Diet. A just-published study found a strong link between prenatal pesticide exposure and subsequent development of autism. So if you’re planning to have children, go organic to drastically reduce toxin intake and focus on healthy eating habits long before you or your spouse become pregnant. If you have a child with autism, a gluten- and casein-free diet often mitigates symptoms, according to an extensive parental survey in 2009 and a 2013 summary of more than 150 published studies. A candida-elimination (sugar-free) diet and the Feingold (additive-free) diet can also help, as does avoiding wheat, refined sugars and carbs, chocolate, and eggs.

Dose: To address general nutrient deficiencies, give your child a daily multivitamin—and take one yourself.

Detox. According to ARI, liver detox regimens and medically supervised chelation therapy (which removes mercury and lead from the body) can also dramatically lessen autism symptoms. Lipoic acid, N-acetylcysteine (NAC), and silymarin boost the liver’s ability to break down toxins.

Dose: For small children, try one or two of these: 100 mg lipoic acid, 100 mg NAC, or 100 mg silymarin daily. For teens, double or triple the dose.

B6, magnesium, DMG, zinc. Several studies by the late Bernard Rimland, PhD, who founded ARI, discovered that a combination of vitamin B6 and magnesium supplements led to significant improvements in autistic children’s behavior. More than 20 studies have since found these nutrients helpful. Edelson adds that dimethylglycine (DMG) and zinc might further reduce symptoms and improve learning. Take these supplements under the guidance of a nutritionally oriented doctor.

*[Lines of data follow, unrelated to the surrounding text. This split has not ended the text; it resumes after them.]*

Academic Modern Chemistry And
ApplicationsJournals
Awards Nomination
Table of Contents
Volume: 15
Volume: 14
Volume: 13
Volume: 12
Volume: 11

Dose: 250–1,000 mg B6, 200–400 mg magnesium citrate, 125–250 mg DMG, and 15 mg zinc gluconate daily.

Vitamin D. Low vitamin D levels during fetal development and infancy might predispose a child to autism, according to a growing body of research. Researchers at the Children’s Hospital Oakland Research Institute in California suggest that vitamin D supplements might prevent and lessen symptoms.

Dose: 400 IU daily for infants, 600 IU for toddlers, and up to 2,000 IU daily for teens.

Omega-3s. These nutrients, specifically docosahexaenoic acid (DHA) and eicosapentaenoic acid (EPA), are essential for brain development, and studies show that supplements improve children’s behavior and learning. In a new study, omega-3s led to significant neurological improvements in 8- to 12-year-old children.

Dose: About 300–400 mg DHA and 100–200 mg EPA daily. You can safely double the dose.

Probiotics. Studies have found that autistic children have a gut bacteria imbalance—and a more serious imbalance is related to more severe autism. Constipation or diarrhea plague up to 50 percent of children with autism.

Dose: Look for a supplement containing 1 billion to 5 billion CFU of lactobacillus and bifidobacteria.

Remember: it’s a good idea to talk to your healthcare provider before starting a new supplement.